Format the text read from each page in the entries below as a JSON list of strings, one string per line, with blank lines left out and every entry included. Leave the pictures out of the answer.
--- GIVEN INFORMATION ---
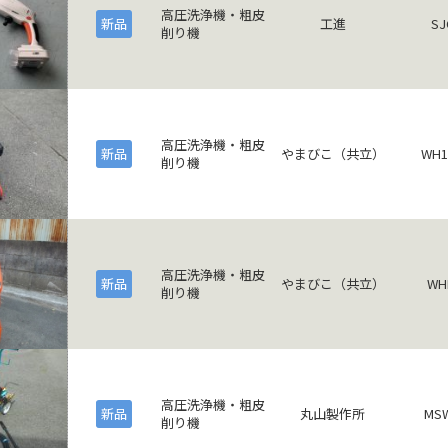
高圧洗浄機・粗皮
新品
工進
SJ
削り機
高圧洗浄機・粗皮
新品
やまびこ（共立）
WH1
削り機
高圧洗浄機・粗皮
新品
やまびこ（共立）
WH
削り機
高圧洗浄機・粗皮
新品
丸山製作所
MSW
削り機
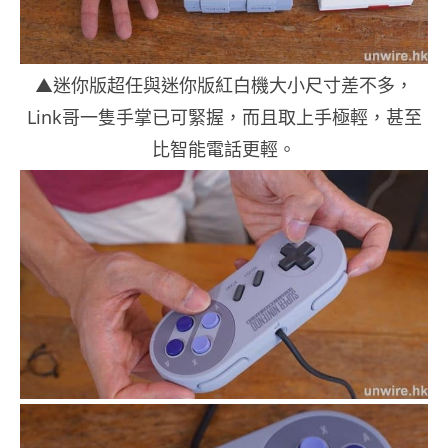
▲迷你版超任與迷你版紅白機大小尺寸差不多，
Link哥一隻手掌已可緊握，而且取上手極輕，甚至
比智能電話更輕。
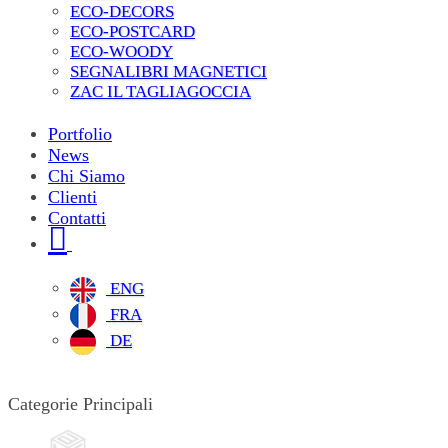
ECO-DECORS
ECO-POSTCARD
ECO-WOODY
SEGNALIBRI MAGNETICI
ZAC IL TAGLIAGOCCIA
Portfolio
News
Chi Siamo
Clienti
Contatti
ENG
FRA
DE
Categorie Principali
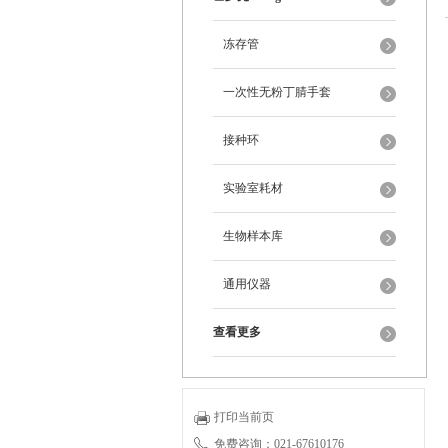
冻存管
一次性无粉丁腈手套
接种环
实验室耗材
生物样本库
通用仪器
查看更多
打印当前页
免费咨询：021-67610176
---
EXPECTED ANSWER -
[
  "高圧洗浄機・粗皮",
  "新品",
  "工進",
  "SJ",
  "削り機",
  "高圧洗浄機・粗皮",
  "新品",
  "やまびこ（共立）",
  "WH1",
  "削り機",
  "高圧洗浄機・粗皮",
  "新品",
  "やまびこ（共立）",
  "WH",
  "削り機",
  "高圧洗浄機・粗皮",
  "新品",
  "丸山製作所",
  "MSW",
  "削り機",
  "▲迷你版超任與迷你版紅白機大小尺寸差不多，",
  "Link哥一隻手掌已可緊握，而且取上手極輕，甚至",
  "比智能電話更輕。",
  "ECO-DECORS",
  "ECO-POSTCARD",
  "ECO-WOODY",
  "SEGNALIBRI MAGNETICI",
  "ZAC IL TAGLIAGOCCIA",
  "Portfolio",
  "News",
  "Chi Siamo",
  "Clienti",
  "Contatti",
  "ENG",
  "FRA",
  "DE",
  "Categorie Principali",
  "冻存管",
  "一次性无粉丁腈手套",
  "接种环",
  "实验室耗材",
  "生物样本库",
  "通用仪器",
  "查看更多",
  "打印当前页",
  "免费咨询：021-67610176"
]